Gold and silver markets in Asia showed mixed signals this week, with India seeing gold trade at a discount for the first time in seven weeks, while other major hubs, including China and Singapore, reported improved activity. The slowdown follows a post-festival lull in India and heightened sensitivity to global rate movements.
In India, gold dealers offered discounts of up to $5 an ounce over official domestic prices, reflecting weaker retail demand after the Dhanteras and Diwali buying spree.
“Price volatility has slowed demand, and some investors are cashing in by selling coins they bought earlier for a profit,” said Ashok Jain, proprietor of Mumbai-based wholesaler Chenaji Narsinghji.
Domestic prices have cooled from record highs earlier this month, prompting traders to curb fresh stock purchases ahead of the November wedding season.
Meanwhile, demand in China—the world’s largest gold consumer—showed renewed strength. Bullion traded at par to a $4 premium over international spot rates, up from last week’s volatile range between a $20 discount and an $8 premium.
The rebound to a pullback in global yields and a weaker dollar, which have slightly lifted appetite for precious metals in the broader Asian market.
Singapore and Hong Kong also reported higher premiums, suggesting resilient institutional demand despite global macro uncertainty. “The recent stabilization in rates has brought back some long-term buyers who were sitting on the sidelines,” said a metals trader based in Singapore.
Markets are now pricing a 74.8% probability of a 25-basis-point rate cut by the Federal Reserve in December, down from 91.1% a week earlier, according to the CME FedWatch tool.
Lower rate expectations have capped upside potential for gold and silver in the short term, though analysts note that ongoing geopolitical tensions and persistent inflation risks continue to underpin safe-haven demand.
For now, bullion markets appear to be recalibrating.

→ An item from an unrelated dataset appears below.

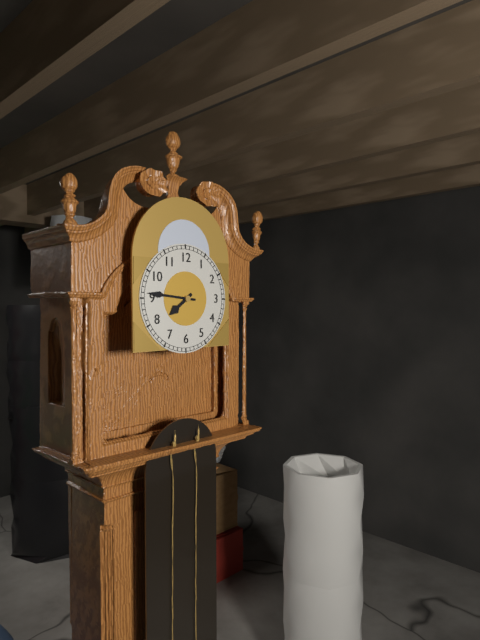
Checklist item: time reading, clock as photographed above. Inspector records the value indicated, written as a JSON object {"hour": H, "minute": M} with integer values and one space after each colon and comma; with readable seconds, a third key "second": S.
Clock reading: {"hour": 7, "minute": 46}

Traders are watching for fresh catalysts, from the Fed’s December decision to year-end demand trends in India and China, to determine whether gold and silver can sustain their broader uptrend into 2025.
Gold is consolidating near $4,014, with resistance at $4,045 and support at $3,887, while silver holds around $49.11, eyeing a breakout above $49.40 or a pullback toward $47.20.
Gold is trading near $4,014, consolidating below the descending trendline resistance around $4,045. The metal continues to face selling pressure near the 50-EMA ($4,041), while the 200-EMA ($3,948) provides underlying support.
The structure shows a potential tightening between the two moving averages, signaling that a breakout may be approaching.
The RSI at 50 suggests a neutral tone, reflecting the balance between buyers and sellers after last week’s recovery from $3,887. A decisive close above $4,045 could push prices toward $4,145 and $4,251, confirming a trend reversal. Conversely, a move below $3,887 might expose downside targets near $3,791.
Silver is trading near $49.11, approaching a strong resistance zone around $49.40, where a triple-top pattern has formed. This level has capped rallies several times, making it a crucial inflection point for price direction. A breakout above this ceiling could confirm bullish momentum, opening the path toward $52.77 and $54.45, with the RSI at 61 supporting growing upward pressure.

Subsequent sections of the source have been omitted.